I settled back on the guest bed and pulled out my laptop to review her file, a list of links to all the places I’d found her digital footsteps. Her social media hadn’t told me much. The last few months, she’d mostly documented her renovation and gardening projects, no mention of anything personal. Even prior to that, her pictures were largely of places and things, not people. She took pictures of buildings she found interesting, sunsets, and lots of plants and flowers.
Her Linked-In profile told me far more, but mostly because of what it left out. I’d started at the beginning, which was simply a mention of high school. Based on her graduation date, I was correct about her age. She was thirty. It didn’t take long to find a copy of the yearbook one of her nostalgic classmates had scanned into a McClean High School Class of 2009 Facebook group. McClean, Virginia was one of DC’s most affluent suburbs with McMansions occupied by top military brass and actual mansions owned by foreign ambassadors and DC lobbyists.
So she had come from money. Or at least from a solidly upper middleclass upbringing. Interesting. How did she go from that to scamming?

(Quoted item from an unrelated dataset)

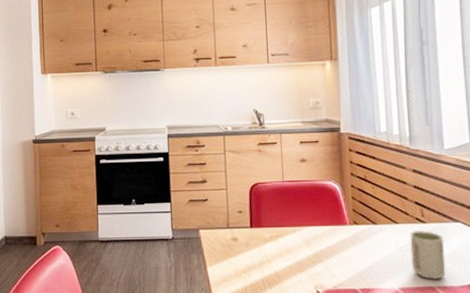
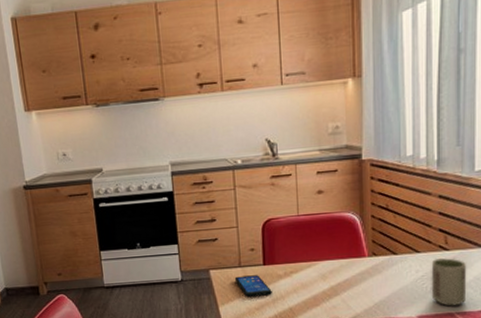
smartphone: none [223,237,259,259] -> present [234,275,272,297]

Her senior portrait listed her activities beneath it. Model UN, Key Club, class secretary, National Merit Scholar, president of Girls in STEM. I traced her to college at UVA. We would probably have overlapped on campus by about a year. Not that I expected to have crossed paths with her at a college of 21,000. She’d been in a sorority, one more noted for service than partying. She’d taken an extra semester to graduate then joined a public policy think tank in DC. She’d stayed there a year then worked as a staffer in the office of her representative to the Virginia legislature for two more. Next came her credential program and her new job as the biology teacher at Lincoln High School.